Justice of the Islamabad High Court
- In office 21 November 2011 – 11 October 2018

Personal details
- Born: 1 July 1959 (age 66) Rawalpindi, Pakistan
- Alma mater: University of the Punjab

= Shaukat Aziz Siddiqui =

Pakistani jurist (born 1959)

Shaukat Aziz Siddiqui (born 1 July 1959) is a Pakistani jurist and former senior Justice of the Islamabad High Court.

==Early life and education==
He was born on 1 July 1959 in Rawalpindi, Pakistan. He completed his early education from Gordon College, Rawalpindi. He then went to the University of the Punjab for LLB and MBA.

==Judicial career==
He started his career as an advocate of district courts in 1988. He was elevated to the advocate of High Court in 1990 and advocate of Supreme Court of Pakistan in 2001.

In the aftermath of the 2007 military operation against Lal Masjid, he served as the defense attorney for the mosque's leader, Abdul Aziz Ghazi.

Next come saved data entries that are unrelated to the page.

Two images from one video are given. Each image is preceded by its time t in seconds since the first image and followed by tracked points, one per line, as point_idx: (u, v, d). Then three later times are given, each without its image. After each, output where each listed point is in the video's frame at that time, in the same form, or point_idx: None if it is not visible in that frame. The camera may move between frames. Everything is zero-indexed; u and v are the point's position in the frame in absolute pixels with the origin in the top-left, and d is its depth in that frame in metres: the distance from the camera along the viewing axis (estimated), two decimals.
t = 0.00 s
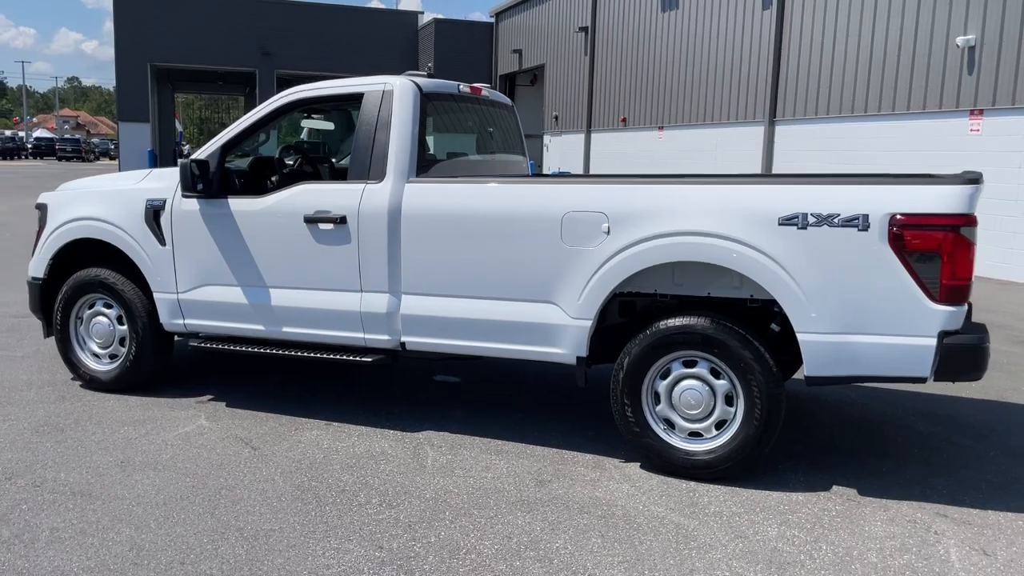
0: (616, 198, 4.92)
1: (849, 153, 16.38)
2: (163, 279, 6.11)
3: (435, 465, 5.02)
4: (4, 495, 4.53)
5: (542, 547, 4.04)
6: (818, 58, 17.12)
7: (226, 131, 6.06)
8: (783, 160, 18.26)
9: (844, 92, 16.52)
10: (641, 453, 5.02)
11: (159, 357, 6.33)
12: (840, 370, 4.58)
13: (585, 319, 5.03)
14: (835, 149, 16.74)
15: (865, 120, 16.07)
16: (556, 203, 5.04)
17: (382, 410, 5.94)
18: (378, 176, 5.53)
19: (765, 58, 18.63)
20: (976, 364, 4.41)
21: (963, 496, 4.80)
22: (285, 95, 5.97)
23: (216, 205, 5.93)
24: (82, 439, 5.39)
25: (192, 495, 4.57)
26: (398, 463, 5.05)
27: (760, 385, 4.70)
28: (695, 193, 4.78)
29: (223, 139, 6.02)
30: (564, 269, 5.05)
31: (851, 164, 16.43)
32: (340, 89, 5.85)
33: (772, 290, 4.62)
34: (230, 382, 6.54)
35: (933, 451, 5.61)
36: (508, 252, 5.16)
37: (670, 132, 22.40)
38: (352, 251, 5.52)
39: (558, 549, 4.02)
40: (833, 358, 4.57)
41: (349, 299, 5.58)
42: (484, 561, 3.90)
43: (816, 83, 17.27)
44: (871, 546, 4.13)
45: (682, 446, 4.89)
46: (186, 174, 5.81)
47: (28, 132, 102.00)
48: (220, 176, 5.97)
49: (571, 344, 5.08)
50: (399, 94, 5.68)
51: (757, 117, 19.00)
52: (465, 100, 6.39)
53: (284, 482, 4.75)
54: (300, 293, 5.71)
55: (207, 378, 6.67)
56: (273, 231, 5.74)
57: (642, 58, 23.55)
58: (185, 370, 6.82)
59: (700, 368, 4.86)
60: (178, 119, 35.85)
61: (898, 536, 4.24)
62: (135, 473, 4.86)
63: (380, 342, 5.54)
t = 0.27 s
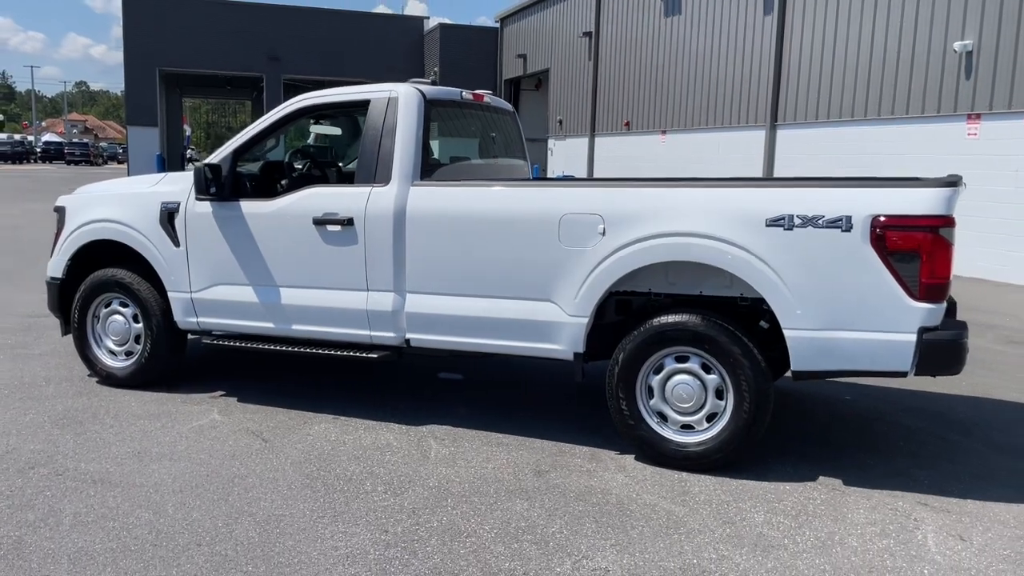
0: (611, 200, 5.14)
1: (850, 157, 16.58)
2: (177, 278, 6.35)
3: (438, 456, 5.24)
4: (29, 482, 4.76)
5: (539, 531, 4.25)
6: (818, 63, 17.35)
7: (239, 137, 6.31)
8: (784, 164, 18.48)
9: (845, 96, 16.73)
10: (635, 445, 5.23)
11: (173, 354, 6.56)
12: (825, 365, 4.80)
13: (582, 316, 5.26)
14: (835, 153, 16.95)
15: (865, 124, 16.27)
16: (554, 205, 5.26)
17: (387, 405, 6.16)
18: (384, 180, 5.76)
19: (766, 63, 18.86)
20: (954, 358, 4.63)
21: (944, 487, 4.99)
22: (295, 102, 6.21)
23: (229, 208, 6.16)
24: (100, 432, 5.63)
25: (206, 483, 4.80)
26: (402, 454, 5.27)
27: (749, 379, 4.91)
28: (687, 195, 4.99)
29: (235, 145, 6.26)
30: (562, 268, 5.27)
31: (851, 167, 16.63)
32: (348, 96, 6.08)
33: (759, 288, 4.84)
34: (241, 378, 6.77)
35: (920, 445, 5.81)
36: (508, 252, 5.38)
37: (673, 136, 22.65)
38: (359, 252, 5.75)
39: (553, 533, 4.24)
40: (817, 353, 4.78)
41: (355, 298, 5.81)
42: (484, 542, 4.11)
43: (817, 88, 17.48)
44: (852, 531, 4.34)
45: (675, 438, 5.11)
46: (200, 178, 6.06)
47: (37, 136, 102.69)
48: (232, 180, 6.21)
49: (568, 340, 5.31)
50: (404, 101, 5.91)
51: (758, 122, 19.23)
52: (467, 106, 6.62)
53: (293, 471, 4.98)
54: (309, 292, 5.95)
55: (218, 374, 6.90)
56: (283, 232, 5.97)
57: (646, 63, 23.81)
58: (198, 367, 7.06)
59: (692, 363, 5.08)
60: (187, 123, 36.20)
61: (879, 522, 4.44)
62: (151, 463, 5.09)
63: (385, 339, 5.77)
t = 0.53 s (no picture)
0: (606, 203, 5.34)
1: (851, 160, 16.74)
2: (188, 278, 6.57)
3: (440, 449, 5.44)
4: (48, 472, 4.99)
5: (535, 518, 4.45)
6: (820, 67, 17.52)
7: (249, 141, 6.53)
8: (786, 167, 18.65)
9: (846, 100, 16.90)
10: (630, 438, 5.43)
11: (184, 352, 6.78)
12: (812, 361, 4.99)
13: (578, 314, 5.46)
14: (837, 156, 17.10)
15: (867, 129, 16.41)
16: (552, 207, 5.46)
17: (391, 401, 6.36)
18: (388, 183, 5.97)
19: (769, 67, 19.05)
20: (936, 354, 4.82)
21: (928, 480, 5.16)
22: (303, 108, 6.43)
23: (239, 210, 6.39)
24: (115, 425, 5.84)
25: (217, 473, 5.01)
26: (405, 447, 5.47)
27: (738, 375, 5.10)
28: (679, 197, 5.19)
29: (245, 149, 6.49)
30: (559, 268, 5.47)
31: (853, 170, 16.78)
32: (353, 101, 6.31)
33: (748, 286, 5.03)
34: (251, 375, 6.98)
35: (908, 440, 5.98)
36: (507, 252, 5.58)
37: (677, 139, 22.84)
38: (365, 252, 5.95)
39: (548, 519, 4.43)
40: (805, 349, 4.97)
41: (360, 297, 6.01)
42: (481, 528, 4.31)
43: (818, 92, 17.65)
44: (836, 519, 4.52)
45: (668, 432, 5.30)
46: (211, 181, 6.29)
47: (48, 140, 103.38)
48: (242, 183, 6.43)
49: (565, 337, 5.51)
50: (407, 107, 6.12)
51: (761, 125, 19.41)
52: (469, 111, 6.82)
53: (300, 463, 5.19)
54: (317, 291, 6.16)
55: (228, 371, 7.12)
56: (291, 233, 6.19)
57: (650, 67, 23.99)
58: (208, 365, 7.27)
59: (684, 359, 5.27)
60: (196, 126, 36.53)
61: (862, 511, 4.63)
62: (165, 454, 5.31)
63: (389, 337, 5.98)
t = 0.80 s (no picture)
0: (599, 203, 5.53)
1: (853, 162, 16.89)
2: (197, 276, 6.78)
3: (439, 440, 5.64)
4: (63, 460, 5.21)
5: (528, 504, 4.65)
6: (821, 70, 17.69)
7: (255, 144, 6.75)
8: (789, 169, 18.81)
9: (848, 103, 17.05)
10: (622, 430, 5.62)
11: (193, 348, 6.99)
12: (796, 355, 5.17)
13: (572, 310, 5.65)
14: (839, 159, 17.25)
15: (868, 131, 16.57)
16: (547, 207, 5.66)
17: (393, 396, 6.56)
18: (390, 184, 6.18)
19: (771, 70, 19.23)
20: (916, 348, 4.99)
21: (910, 471, 5.33)
22: (308, 111, 6.66)
23: (246, 210, 6.60)
24: (126, 417, 6.06)
25: (225, 461, 5.22)
26: (406, 438, 5.67)
27: (726, 368, 5.29)
28: (669, 197, 5.38)
29: (251, 151, 6.70)
30: (554, 266, 5.67)
31: (855, 173, 16.94)
32: (357, 105, 6.52)
33: (735, 283, 5.21)
34: (257, 371, 7.19)
35: (895, 434, 6.14)
36: (504, 250, 5.78)
37: (681, 142, 23.03)
38: (367, 251, 6.16)
39: (541, 505, 4.63)
40: (790, 343, 5.15)
41: (363, 294, 6.22)
42: (476, 513, 4.51)
43: (820, 94, 17.81)
44: (817, 507, 4.70)
45: (659, 424, 5.49)
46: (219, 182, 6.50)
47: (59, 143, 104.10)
48: (249, 184, 6.64)
49: (559, 332, 5.70)
50: (409, 111, 6.33)
51: (764, 128, 19.58)
52: (469, 115, 7.02)
53: (304, 452, 5.39)
54: (321, 288, 6.36)
55: (236, 367, 7.32)
56: (296, 232, 6.40)
57: (655, 71, 24.19)
58: (216, 361, 7.48)
59: (674, 354, 5.46)
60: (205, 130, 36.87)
61: (843, 499, 4.80)
62: (174, 444, 5.52)
63: (391, 333, 6.18)
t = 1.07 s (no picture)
0: (596, 204, 5.71)
1: (857, 165, 17.02)
2: (208, 275, 7.00)
3: (441, 434, 5.84)
4: (80, 451, 5.43)
5: (525, 493, 4.84)
6: (825, 73, 17.83)
7: (265, 148, 6.97)
8: (794, 172, 18.94)
9: (852, 106, 17.18)
10: (618, 424, 5.80)
11: (204, 345, 7.20)
12: (787, 351, 5.34)
13: (570, 309, 5.84)
14: (844, 161, 17.39)
15: (871, 134, 16.71)
16: (545, 209, 5.85)
17: (398, 392, 6.76)
18: (395, 186, 6.39)
19: (776, 74, 19.38)
20: (902, 344, 5.15)
21: (897, 465, 5.50)
22: (316, 116, 6.89)
23: (256, 211, 6.81)
24: (141, 412, 6.28)
25: (236, 453, 5.43)
26: (410, 432, 5.87)
27: (718, 364, 5.47)
28: (663, 199, 5.56)
29: (261, 154, 6.92)
30: (552, 265, 5.86)
31: (859, 175, 17.06)
32: (363, 110, 6.73)
33: (727, 282, 5.39)
34: (267, 368, 7.40)
35: (886, 430, 6.30)
36: (505, 250, 5.97)
37: (688, 144, 23.20)
38: (373, 250, 6.36)
39: (538, 495, 4.82)
40: (780, 340, 5.33)
41: (368, 292, 6.42)
42: (475, 502, 4.70)
43: (824, 97, 17.95)
44: (804, 497, 4.87)
45: (653, 418, 5.67)
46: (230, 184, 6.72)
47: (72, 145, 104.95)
48: (259, 186, 6.85)
49: (557, 330, 5.90)
50: (413, 116, 6.54)
51: (768, 131, 19.73)
52: (472, 119, 7.21)
53: (312, 445, 5.60)
54: (328, 287, 6.57)
55: (246, 364, 7.53)
56: (305, 233, 6.61)
57: (662, 74, 24.36)
58: (228, 358, 7.70)
59: (668, 350, 5.64)
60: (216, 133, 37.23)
61: (830, 490, 4.97)
62: (186, 436, 5.73)
63: (396, 330, 6.39)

He won the election in 2011 and became President of High Court Bar Association, Rawalpindi. On 21 November 2011, he was elevated as Justice of Islamabad High Court.

=== Removal ===
In 2018, Siddiqui accused Inter-Services Intelligence (ISI) for designing a coup against the government of Nawaz Sharif. Later, in October, he was removed as Justice of the Islamabad High Court by the recommendations of Supreme Judicial Council of Pakistan to the President of Pakistan.

However, on 22 March 2024, Supreme Court ruled that the dismissal of former Islamabad High Court (IHC) judge Shaukat Aziz Siddiqui was "unlawful." The verdict was announced by a five-member bench, led by Qazi Faez Isa after being reserved on 23 January.